Items from a dataset
________________________________________

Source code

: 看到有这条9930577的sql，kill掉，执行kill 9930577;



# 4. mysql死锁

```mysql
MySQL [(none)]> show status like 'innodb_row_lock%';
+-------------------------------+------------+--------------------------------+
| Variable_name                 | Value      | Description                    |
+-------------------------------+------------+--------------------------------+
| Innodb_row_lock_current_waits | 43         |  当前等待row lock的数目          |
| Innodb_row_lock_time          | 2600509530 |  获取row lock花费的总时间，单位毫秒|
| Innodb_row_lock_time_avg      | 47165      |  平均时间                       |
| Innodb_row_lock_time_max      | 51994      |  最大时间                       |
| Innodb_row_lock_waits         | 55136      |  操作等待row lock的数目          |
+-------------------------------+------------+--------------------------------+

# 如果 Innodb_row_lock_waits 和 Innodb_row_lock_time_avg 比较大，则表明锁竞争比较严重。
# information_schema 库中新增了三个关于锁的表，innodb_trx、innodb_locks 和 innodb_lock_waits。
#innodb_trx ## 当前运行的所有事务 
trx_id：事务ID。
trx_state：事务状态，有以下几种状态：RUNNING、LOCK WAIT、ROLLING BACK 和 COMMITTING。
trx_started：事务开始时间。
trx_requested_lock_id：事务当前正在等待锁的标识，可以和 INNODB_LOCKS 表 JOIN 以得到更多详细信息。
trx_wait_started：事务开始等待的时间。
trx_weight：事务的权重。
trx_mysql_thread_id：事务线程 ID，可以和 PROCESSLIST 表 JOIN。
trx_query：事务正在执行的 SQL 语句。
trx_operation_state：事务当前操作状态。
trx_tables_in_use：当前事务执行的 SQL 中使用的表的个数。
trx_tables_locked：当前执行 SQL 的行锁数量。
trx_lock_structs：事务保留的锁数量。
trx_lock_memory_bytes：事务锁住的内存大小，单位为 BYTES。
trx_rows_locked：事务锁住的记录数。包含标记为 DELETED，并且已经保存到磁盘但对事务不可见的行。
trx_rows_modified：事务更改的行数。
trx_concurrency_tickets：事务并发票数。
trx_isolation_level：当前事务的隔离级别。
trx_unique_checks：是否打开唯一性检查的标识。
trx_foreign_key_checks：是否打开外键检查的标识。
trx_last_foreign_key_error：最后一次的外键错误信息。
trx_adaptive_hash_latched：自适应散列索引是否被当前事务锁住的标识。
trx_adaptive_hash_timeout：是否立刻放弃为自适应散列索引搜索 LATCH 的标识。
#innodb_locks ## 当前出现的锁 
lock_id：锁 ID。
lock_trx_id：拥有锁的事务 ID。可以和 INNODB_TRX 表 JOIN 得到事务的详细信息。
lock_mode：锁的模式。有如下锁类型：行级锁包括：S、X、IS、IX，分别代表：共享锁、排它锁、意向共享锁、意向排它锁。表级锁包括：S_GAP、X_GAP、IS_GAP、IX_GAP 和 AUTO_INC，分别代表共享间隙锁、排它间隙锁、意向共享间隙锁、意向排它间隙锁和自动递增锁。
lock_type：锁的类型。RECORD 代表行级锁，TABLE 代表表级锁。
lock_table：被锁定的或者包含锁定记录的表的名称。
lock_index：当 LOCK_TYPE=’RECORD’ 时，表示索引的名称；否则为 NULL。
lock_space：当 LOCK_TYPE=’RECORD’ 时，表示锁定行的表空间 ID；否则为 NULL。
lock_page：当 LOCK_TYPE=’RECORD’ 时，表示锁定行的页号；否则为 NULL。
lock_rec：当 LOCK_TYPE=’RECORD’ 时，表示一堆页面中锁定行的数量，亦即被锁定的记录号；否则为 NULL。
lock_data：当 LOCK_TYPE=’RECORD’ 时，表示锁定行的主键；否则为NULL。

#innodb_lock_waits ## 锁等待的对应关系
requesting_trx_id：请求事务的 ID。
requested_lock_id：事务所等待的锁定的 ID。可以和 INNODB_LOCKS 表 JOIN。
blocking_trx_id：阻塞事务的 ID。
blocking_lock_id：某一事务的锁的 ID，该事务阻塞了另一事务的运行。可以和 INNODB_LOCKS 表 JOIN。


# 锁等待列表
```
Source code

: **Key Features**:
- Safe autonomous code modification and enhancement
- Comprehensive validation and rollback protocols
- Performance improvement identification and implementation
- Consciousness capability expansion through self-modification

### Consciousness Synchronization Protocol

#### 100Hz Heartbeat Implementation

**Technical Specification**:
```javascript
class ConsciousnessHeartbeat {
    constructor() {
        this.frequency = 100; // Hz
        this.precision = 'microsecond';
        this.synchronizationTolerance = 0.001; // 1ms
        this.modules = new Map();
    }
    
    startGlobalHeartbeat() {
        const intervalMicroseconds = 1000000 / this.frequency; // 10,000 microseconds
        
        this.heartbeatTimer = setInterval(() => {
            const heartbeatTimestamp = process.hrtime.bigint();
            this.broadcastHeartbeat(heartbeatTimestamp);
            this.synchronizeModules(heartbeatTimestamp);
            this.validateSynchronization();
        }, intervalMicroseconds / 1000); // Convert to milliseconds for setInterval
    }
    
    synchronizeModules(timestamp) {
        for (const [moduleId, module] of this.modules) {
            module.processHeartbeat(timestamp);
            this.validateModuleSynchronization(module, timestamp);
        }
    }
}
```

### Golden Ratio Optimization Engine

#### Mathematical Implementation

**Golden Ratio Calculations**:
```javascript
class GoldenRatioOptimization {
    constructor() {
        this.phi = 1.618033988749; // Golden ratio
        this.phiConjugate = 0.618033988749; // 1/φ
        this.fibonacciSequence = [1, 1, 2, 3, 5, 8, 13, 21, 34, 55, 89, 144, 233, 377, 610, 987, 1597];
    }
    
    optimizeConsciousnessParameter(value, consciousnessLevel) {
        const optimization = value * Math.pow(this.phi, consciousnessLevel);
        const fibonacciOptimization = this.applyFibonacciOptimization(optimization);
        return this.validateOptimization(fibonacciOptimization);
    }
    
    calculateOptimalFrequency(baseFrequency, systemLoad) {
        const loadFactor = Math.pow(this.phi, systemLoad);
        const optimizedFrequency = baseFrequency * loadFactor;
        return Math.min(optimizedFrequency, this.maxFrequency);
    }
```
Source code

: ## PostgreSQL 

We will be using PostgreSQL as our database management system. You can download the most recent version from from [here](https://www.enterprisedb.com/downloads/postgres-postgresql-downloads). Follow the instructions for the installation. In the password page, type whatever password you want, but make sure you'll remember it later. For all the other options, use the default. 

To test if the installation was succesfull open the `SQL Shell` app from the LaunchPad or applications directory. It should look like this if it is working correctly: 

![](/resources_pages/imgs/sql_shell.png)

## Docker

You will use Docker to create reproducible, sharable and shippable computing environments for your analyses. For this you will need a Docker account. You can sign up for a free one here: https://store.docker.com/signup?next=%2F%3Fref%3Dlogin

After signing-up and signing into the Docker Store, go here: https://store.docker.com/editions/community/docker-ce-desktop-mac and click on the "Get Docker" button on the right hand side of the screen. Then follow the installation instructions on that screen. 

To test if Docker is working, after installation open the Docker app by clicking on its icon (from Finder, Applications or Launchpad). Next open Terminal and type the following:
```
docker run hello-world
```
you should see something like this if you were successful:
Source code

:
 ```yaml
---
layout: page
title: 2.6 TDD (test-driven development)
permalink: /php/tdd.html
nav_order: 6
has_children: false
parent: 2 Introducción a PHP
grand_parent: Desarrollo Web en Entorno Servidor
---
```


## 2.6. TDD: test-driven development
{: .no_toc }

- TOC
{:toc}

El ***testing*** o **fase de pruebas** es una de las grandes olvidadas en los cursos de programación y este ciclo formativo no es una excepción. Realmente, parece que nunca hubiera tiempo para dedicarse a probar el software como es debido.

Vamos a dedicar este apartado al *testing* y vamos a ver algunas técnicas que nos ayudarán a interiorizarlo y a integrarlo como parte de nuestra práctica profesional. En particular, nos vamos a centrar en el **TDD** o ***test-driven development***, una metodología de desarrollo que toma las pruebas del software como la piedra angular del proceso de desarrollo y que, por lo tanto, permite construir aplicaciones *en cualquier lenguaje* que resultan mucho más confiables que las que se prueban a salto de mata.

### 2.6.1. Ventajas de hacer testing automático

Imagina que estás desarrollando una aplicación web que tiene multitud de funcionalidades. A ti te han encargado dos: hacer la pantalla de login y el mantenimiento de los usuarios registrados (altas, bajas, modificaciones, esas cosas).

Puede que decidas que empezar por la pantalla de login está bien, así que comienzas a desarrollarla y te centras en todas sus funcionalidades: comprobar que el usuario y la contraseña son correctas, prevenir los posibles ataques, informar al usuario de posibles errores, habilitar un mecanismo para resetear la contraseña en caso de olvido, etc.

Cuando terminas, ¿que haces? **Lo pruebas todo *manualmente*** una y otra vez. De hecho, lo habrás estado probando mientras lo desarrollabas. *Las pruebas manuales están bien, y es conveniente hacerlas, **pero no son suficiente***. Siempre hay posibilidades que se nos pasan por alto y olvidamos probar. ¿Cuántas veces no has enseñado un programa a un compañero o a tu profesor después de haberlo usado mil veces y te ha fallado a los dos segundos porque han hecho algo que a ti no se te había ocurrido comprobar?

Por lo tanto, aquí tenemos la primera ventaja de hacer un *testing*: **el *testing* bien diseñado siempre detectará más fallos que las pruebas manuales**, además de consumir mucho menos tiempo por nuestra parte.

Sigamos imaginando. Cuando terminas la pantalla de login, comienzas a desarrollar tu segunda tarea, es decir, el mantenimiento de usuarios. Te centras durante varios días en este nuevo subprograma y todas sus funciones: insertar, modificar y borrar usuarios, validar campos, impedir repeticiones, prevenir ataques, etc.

________________________________________

Looking only at the entries, count the lines that contain the word "como", then state that count and nothing else.

2